┌────────

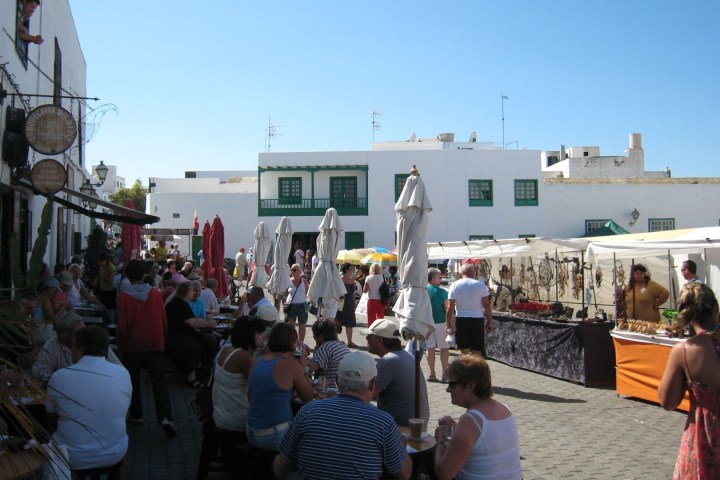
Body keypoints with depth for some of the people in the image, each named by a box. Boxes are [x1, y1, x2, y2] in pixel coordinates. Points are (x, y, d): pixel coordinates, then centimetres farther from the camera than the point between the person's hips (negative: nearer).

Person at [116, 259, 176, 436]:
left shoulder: (124, 297, -11)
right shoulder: (155, 294, -4)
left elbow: (122, 327, -10)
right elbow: (164, 322, 2)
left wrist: (120, 348, 5)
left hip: (133, 347, -1)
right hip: (155, 346, 1)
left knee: (133, 382, 17)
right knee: (159, 383, 1)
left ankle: (136, 415, 25)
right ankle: (165, 417, -11)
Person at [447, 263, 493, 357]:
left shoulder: (454, 285, 0)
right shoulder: (480, 284, -2)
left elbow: (450, 307, -4)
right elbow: (486, 305, -5)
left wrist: (449, 324, 2)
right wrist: (489, 322, 3)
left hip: (461, 320, 1)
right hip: (477, 319, -1)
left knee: (465, 352, 6)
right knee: (477, 353, 7)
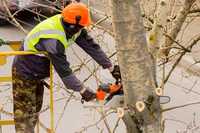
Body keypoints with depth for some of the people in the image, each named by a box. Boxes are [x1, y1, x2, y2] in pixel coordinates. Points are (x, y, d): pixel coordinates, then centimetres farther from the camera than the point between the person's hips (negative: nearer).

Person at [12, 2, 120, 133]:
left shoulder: (72, 27, -12)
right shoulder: (53, 39, -37)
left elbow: (91, 46, -5)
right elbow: (63, 69, -32)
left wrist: (111, 67, -3)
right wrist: (82, 90, -25)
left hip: (37, 75, 9)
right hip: (24, 75, -9)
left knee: (35, 112, 14)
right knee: (25, 115, -7)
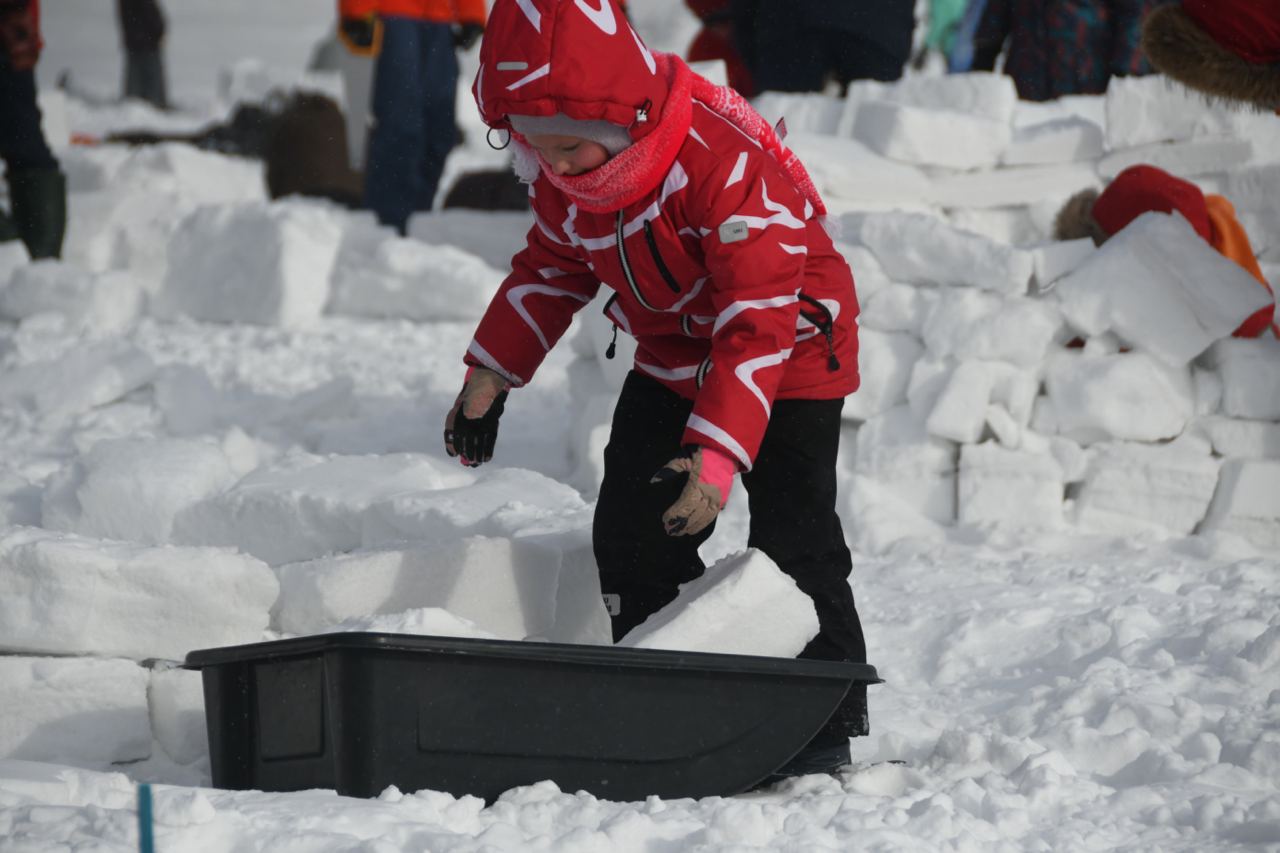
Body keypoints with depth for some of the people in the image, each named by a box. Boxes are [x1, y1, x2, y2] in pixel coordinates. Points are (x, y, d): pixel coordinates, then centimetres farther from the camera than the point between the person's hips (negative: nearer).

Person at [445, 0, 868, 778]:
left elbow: (758, 325, -35)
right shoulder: (564, 174, -12)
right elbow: (554, 267, 9)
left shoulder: (724, 160, -36)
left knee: (793, 537, -11)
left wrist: (718, 454, -40)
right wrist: (491, 375, 4)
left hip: (791, 357, -7)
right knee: (632, 531, -1)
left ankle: (828, 719, 3)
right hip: (674, 358, 7)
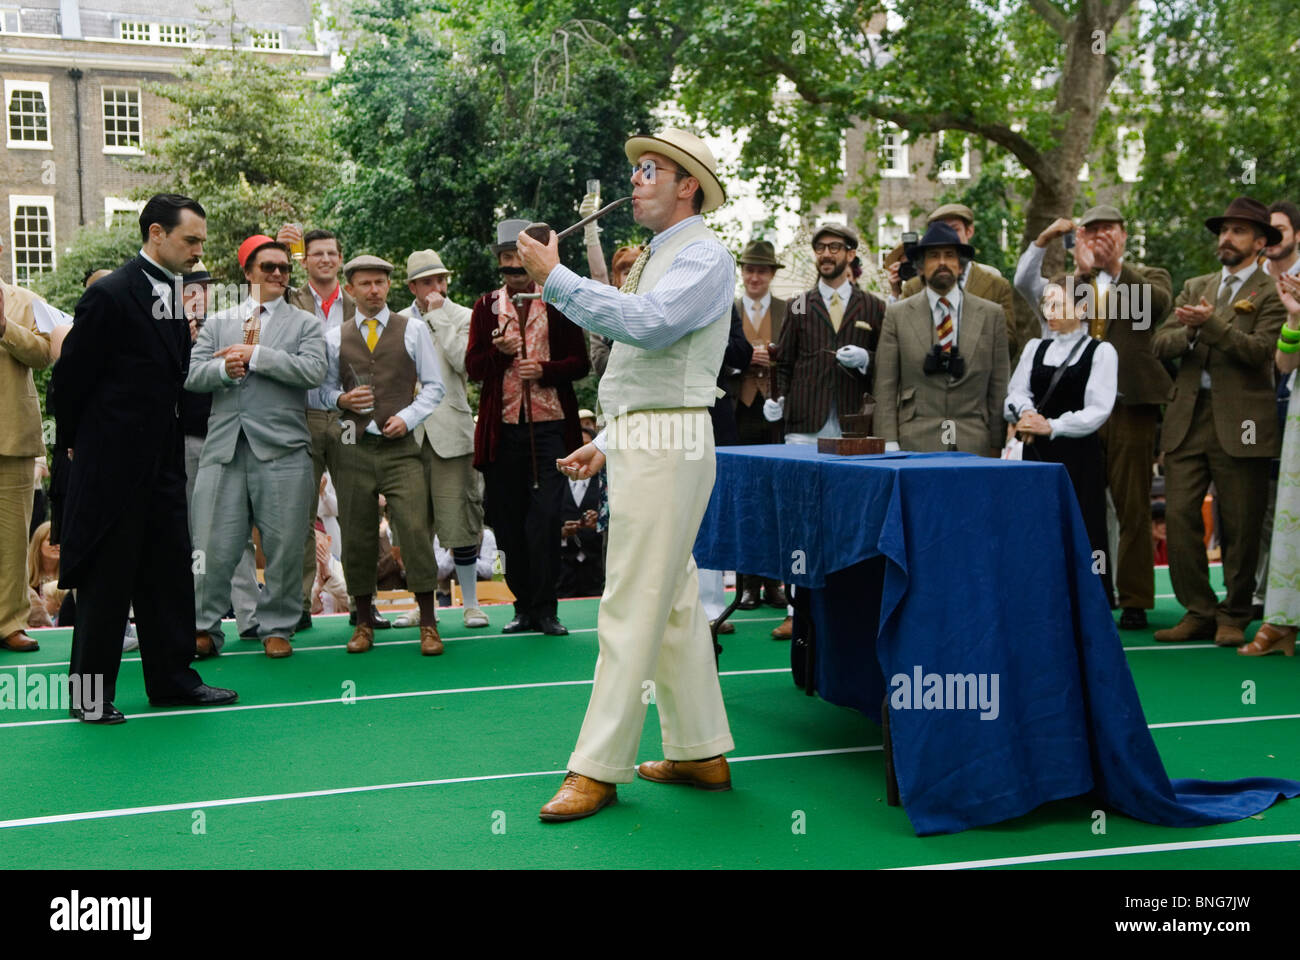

└────────

**DIRECTIONS**
Copy the lines from the one with "left knee: (35, 112, 14)" through the end of the records, leaving the person lines and descriptions unchanged but scaling every keypoint value (both pixel coordinates and the depth) by 1.15, rounded to whole numbers with halves rounded up. Leave the pictures out.

**ANSWER BOX**
left knee: (40, 129, 16)
right knee: (29, 132, -8)
Body keypoints with depth for some of the people in the image, each named by a box. Boxes are [x1, y1, x2, y2] in pixel coordinates. Points are (x, y, d): pixel coordinates, then centimetres farther from the camera than the point between the person's hips (negative: nearer).

Person at [445, 0, 868, 778]:
left elbow: (872, 374, -40)
right shoulder: (649, 200, -14)
right elbow: (637, 307, 10)
left shoulder: (833, 184, -41)
left knee: (912, 618, -13)
left wrist: (826, 522, -46)
right wrist: (565, 431, 5)
left hip: (910, 411, -8)
right knee: (727, 611, -1)
left ankle: (952, 827, 3)
right hip: (775, 412, 8)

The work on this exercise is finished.